Was macht für dich einen guten Bergführer aus — technisch und menschlich?

Auf diese Frage gibt es die Antwort eines Gastes, der meinte: „Mit einem guten Bergführer kann man am Abend am Hüttentisch gute Gespräche über viele Themen führen.“ Das ein Bergführer bergsteigen kann setze ich voraus, dass er sein Können und die Möglichkeiten damit einschätzen kann ist der wichtigste Punkt, um in diesem Beruf zu überleben - also macht „das Geschäft“ die Menschlichkeit, und da nicht Jeder mit Jedem kann, wird es viele gute Bergführer geben.

Gab es Situationen, in denen Intuition wichtiger war als Erfahrung oder Planung?

Auch wenn es nicht gerne gehört wird, aber Intuition entsteht durch selbst gemachte, überlebte Erfahrungen. Intuition oder Bauchgefühl oder von mir aus auch Instinkt vor der Gefahr ist die einzige Anhaltspunkt kurz vor der Handlung für mich gilt es zu unterscheiden: einem großen Augenmerk gehört die Planung sie sollte grobe Gefahren ausschließen, Erfahrung mit ähnlich bereits gemachten Situationen in Abwägung mit den Voraussetzungen deiner Gäste die nächste Stufe - und Intuition, Bauchgefühl oder eben Instinkt sind die letzte Feinabstimmung, das Salz der köstlichen Suppe.

Wie gehst du mit Angst um — deiner eigenen und der deiner Gäste?

Angst ist ein Schutzmechanismus, der aus dem innersten eines Menschen kommt, sie zu übersehen, weg zu leugnen oder gar ins lächerliche zu ziehen, ist das Verwerflichste, was die Gesellschaft machen kann.
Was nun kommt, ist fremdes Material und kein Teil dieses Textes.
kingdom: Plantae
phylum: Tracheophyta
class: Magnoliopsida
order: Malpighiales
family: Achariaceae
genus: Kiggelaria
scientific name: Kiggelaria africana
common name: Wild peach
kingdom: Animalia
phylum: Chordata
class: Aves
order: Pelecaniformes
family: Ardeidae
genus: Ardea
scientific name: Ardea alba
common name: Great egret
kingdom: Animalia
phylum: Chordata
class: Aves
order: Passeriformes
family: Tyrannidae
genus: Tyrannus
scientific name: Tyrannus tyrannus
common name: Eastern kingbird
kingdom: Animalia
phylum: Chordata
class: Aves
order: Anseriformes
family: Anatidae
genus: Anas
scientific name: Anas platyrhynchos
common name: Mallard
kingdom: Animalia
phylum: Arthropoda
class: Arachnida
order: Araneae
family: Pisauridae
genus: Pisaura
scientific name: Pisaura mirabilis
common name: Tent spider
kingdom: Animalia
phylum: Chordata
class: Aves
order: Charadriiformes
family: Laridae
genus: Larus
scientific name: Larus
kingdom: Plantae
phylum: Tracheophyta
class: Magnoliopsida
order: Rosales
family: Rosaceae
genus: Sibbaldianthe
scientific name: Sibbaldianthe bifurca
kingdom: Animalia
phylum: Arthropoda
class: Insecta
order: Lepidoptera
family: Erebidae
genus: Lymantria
Wenn ein Mensch alle Hürden nimmt um dir als Fremden sein innerstes Gefühl anvertraut hast du ersten einen persönlichen Ritterschlag erlebt und du hast alle die damit verbunden Fragen ernst zu nehmen.

Wenn du nur noch einen einzigen Berg besteigen dürftest: welcher wäre es und warum?

Der letzte Berg wäre ein Berg in meiner Heimat der einen grandiosen Rundumblick auf alle anderen Berge hätte, es wäre wie bei Alfons Hörhager am Schönbichler Horn - ein letztes Danke fürs Überleben lassen und ein letztes „behüte euch Gott“.